The commodiousness of money is
indeed great; but there are some advantages which money cannot buy,
and which therefore no wise man will by the love of money be
tempted to forego.
I have found in the hither parts of Scotland, men not defective in
judgment or general experience, who consider the Tacksman as a
useless burden of the ground, as a drone who lives upon the product
of an estate, without the right of property, or the merit of
labour, and who impoverishes at once the landlord and the tenant.
The land, say they, is let to the Tacksman at six-pence an acre,
and by him to the tenant at ten-pence. Let the owner be the
immediate landlord to all the tenants; if he sets the ground at
eight-pence, he will increase his revenue by a fourth part, and the
tenant's burthen will be diminished by a fifth.

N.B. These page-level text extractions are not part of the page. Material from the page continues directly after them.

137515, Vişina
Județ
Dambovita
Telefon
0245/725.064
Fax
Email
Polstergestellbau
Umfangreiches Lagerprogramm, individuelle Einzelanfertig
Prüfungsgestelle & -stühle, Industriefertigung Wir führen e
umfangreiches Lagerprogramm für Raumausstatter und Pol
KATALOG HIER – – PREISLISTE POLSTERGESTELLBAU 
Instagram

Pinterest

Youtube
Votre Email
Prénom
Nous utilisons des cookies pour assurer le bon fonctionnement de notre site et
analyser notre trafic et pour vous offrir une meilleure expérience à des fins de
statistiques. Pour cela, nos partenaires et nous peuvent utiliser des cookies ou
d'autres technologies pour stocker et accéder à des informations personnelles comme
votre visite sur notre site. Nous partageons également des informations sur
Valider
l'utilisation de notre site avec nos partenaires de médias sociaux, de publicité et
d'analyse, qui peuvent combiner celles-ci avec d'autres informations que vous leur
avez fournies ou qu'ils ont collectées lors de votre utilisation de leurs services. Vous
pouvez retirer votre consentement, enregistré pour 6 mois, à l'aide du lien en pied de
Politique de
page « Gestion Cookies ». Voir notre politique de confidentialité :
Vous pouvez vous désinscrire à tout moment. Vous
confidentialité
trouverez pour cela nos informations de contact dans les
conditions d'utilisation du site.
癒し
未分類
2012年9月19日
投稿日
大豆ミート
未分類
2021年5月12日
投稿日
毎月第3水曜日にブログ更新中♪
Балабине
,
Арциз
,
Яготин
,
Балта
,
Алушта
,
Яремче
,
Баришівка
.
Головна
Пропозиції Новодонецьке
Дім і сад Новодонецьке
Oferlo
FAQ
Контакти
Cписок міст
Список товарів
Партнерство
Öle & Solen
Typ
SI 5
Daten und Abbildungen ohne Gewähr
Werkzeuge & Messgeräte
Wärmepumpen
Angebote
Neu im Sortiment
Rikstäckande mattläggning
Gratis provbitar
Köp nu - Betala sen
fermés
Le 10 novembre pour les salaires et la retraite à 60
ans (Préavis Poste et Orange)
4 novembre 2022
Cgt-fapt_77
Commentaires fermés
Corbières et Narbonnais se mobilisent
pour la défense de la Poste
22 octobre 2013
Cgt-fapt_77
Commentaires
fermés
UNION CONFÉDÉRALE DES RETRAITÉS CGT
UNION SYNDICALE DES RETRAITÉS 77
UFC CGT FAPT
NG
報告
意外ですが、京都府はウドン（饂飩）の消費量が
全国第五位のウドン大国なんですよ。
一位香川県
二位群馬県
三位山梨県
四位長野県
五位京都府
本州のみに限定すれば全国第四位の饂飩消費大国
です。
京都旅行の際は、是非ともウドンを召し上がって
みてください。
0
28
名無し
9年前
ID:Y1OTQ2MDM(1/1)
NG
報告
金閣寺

Those who pursue this train of reasoning, seem not sufficiently to
inquire whither it will lead them, nor to know that it will equally
shew the propriety of suppressing all wholesale trade, of shutting
up the shops of every man who sells what he does not make, and of
extruding all whose agency and profit intervene between the
manufacturer and the consumer. They may, by stretching their
understandings a little wider, comprehend, that all those who by
undertaking large quantities of manufacture, and affording
employment to many labourers, make themselves considered as
benefactors to the publick, have only been robbing their workmen
with one hand, and their customers with the other.